With my pasta maker, I make fresh linguini but use different veggies for flavoring.  I like to use the powdered form of the veggies.  Also have used different herbs and spices for flavors, like ground lemon pepper, powdered garlic, etc.  Pesto pasta is delicious!


----------



## kadesma (Feb 13, 2010)

LadyCook61 said:


> With my pasta maker, I make fresh linguini but use different veggies for flavoring.  I like to use the powdered form of the veggies.  Also have used different herbs and spices for flavors, like ground lemon pepper, powdered garlic, etc.  Pesto pasta is delicious!

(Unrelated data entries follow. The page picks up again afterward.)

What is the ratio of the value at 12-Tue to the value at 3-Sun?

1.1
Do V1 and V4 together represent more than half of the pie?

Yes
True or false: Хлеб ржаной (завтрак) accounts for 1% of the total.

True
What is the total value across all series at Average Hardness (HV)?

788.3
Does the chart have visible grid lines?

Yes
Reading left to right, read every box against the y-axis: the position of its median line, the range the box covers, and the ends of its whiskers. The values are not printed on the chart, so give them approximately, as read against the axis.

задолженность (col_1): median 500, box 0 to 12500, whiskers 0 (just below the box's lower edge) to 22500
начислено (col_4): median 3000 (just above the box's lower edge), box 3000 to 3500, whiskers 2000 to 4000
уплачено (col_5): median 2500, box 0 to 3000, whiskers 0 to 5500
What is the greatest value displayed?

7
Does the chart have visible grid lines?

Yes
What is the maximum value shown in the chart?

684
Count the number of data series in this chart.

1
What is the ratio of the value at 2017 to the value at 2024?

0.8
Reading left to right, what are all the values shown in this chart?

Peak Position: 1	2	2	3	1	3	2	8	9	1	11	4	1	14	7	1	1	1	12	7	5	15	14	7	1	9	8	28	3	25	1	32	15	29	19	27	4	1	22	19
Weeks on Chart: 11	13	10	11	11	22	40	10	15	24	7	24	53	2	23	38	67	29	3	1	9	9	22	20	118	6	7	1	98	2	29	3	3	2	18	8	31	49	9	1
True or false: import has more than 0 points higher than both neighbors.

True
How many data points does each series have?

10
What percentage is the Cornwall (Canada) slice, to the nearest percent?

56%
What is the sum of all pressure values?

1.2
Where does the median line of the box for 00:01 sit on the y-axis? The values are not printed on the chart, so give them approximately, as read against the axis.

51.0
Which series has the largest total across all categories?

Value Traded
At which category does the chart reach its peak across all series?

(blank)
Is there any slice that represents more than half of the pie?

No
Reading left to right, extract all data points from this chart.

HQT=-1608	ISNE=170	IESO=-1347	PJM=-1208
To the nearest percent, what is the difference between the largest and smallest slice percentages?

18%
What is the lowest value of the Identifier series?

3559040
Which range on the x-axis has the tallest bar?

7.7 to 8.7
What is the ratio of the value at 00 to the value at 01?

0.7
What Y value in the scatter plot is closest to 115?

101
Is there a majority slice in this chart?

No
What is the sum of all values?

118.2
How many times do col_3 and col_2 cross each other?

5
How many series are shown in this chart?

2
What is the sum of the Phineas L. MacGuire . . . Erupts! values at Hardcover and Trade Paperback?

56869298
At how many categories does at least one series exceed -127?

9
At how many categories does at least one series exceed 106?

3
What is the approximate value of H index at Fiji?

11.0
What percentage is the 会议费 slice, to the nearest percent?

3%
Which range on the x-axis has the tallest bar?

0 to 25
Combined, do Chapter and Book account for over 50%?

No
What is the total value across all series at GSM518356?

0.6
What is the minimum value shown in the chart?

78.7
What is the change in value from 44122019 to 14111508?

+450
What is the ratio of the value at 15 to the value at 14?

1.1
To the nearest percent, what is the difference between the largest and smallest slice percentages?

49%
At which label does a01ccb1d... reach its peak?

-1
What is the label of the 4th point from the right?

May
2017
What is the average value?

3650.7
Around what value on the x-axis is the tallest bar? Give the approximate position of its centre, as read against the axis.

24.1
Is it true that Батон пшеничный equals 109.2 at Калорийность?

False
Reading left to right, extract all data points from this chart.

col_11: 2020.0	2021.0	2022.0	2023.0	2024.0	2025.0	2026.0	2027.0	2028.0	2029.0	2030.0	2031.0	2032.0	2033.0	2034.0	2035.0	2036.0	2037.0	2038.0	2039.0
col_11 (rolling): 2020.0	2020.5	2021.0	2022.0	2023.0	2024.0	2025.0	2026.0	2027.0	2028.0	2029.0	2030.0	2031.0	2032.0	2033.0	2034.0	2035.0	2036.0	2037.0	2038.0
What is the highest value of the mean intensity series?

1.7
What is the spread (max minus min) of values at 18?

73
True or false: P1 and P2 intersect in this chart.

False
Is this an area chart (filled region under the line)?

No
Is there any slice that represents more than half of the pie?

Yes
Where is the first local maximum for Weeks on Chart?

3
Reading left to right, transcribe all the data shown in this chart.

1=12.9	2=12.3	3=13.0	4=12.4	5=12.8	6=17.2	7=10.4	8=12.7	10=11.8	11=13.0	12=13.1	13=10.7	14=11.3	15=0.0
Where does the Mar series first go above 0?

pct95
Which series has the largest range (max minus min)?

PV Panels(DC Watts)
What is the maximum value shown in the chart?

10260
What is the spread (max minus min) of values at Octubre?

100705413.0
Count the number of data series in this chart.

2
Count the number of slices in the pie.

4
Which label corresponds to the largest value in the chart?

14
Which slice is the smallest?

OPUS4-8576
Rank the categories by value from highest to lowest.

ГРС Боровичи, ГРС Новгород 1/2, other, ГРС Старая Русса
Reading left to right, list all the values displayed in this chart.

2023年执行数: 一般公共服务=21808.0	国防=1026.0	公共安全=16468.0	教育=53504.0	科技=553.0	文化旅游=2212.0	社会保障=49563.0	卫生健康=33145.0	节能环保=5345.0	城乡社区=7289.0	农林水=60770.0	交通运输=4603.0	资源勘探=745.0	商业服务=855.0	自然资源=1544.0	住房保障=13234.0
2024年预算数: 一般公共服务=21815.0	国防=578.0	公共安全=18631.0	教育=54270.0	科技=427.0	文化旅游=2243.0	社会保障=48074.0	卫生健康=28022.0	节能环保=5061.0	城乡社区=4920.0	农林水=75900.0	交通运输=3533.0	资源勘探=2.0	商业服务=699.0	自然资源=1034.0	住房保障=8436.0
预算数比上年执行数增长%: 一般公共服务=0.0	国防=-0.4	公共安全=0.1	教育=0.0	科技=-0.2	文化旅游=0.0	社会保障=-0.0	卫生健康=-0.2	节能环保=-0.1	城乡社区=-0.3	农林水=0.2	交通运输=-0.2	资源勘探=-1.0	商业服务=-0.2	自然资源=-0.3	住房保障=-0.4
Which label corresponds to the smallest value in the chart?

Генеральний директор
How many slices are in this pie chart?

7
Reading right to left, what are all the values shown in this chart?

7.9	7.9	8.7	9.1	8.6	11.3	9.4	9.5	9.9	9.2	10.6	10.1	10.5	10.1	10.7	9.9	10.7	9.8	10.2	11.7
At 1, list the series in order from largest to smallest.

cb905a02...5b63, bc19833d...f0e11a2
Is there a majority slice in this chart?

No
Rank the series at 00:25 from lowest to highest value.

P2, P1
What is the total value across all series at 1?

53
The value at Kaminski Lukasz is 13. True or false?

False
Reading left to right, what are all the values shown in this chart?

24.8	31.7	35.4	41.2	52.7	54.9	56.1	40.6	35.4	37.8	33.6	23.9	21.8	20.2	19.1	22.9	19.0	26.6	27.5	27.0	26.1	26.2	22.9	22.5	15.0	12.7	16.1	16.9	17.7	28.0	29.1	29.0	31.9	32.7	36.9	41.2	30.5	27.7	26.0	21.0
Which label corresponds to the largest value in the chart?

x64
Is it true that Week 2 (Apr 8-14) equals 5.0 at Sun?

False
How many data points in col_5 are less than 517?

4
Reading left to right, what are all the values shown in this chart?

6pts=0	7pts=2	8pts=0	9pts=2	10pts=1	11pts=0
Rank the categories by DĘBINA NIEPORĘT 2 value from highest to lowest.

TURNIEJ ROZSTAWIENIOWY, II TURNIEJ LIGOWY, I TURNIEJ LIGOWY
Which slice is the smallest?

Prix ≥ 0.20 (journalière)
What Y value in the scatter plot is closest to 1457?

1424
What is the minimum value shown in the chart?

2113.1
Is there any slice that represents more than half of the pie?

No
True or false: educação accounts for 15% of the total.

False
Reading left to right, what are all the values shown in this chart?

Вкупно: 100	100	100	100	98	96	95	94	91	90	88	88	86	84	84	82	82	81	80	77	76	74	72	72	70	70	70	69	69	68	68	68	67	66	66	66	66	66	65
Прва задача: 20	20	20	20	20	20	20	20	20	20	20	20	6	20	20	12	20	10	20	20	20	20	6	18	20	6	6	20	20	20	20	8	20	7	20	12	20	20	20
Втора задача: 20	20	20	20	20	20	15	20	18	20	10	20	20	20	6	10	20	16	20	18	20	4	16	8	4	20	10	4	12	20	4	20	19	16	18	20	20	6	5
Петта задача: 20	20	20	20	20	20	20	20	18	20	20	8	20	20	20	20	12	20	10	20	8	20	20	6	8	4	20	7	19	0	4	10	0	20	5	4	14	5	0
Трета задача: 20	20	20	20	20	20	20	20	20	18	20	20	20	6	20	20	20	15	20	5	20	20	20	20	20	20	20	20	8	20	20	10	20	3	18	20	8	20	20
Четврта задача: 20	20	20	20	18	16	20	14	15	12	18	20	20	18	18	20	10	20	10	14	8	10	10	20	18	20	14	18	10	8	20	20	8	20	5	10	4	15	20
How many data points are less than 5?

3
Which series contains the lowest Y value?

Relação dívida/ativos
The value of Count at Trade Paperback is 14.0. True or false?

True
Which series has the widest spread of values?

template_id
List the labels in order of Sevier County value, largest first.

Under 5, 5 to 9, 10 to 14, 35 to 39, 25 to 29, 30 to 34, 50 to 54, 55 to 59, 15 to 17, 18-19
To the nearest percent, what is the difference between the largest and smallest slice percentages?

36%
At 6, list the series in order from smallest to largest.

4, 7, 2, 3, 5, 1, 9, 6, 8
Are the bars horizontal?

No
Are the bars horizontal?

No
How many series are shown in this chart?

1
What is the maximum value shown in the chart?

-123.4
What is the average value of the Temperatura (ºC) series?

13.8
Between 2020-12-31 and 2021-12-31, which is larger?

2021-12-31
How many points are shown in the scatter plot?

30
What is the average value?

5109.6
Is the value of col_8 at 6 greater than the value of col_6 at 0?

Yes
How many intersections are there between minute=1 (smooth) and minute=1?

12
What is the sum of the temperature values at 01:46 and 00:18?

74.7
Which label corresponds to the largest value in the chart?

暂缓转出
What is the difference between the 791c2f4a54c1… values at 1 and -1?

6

Thanks LC..I enjoy a pepper pasta now and again as long as there isn't to much heat. And I also love my lemon pasta...This time I've decided just a plaun simple pasta to put a mixed mushroom in butter and wine over..
kades


----------



## niquejim (Feb 13, 2010)

My most recent was 

1 1/2 cups sifted flour
   1/4 cup dark cocoa
    1 Tbs water
    1/4 tsp salt

Make into Ravioli stuffed with roasted butternut squash and bacon. Then I sauteed them in olive oil with mushrooms and onions and once removed added white wine to make a sauce


----------



## kadesma (Feb 13, 2010)

niquejim said:


> My most recent was
> 
> 1 1/2 cups sifted flour
> 1/4 cup dark cocoa
> ...


Sounds wonderful..Thanks for sharing.
kadesma


----------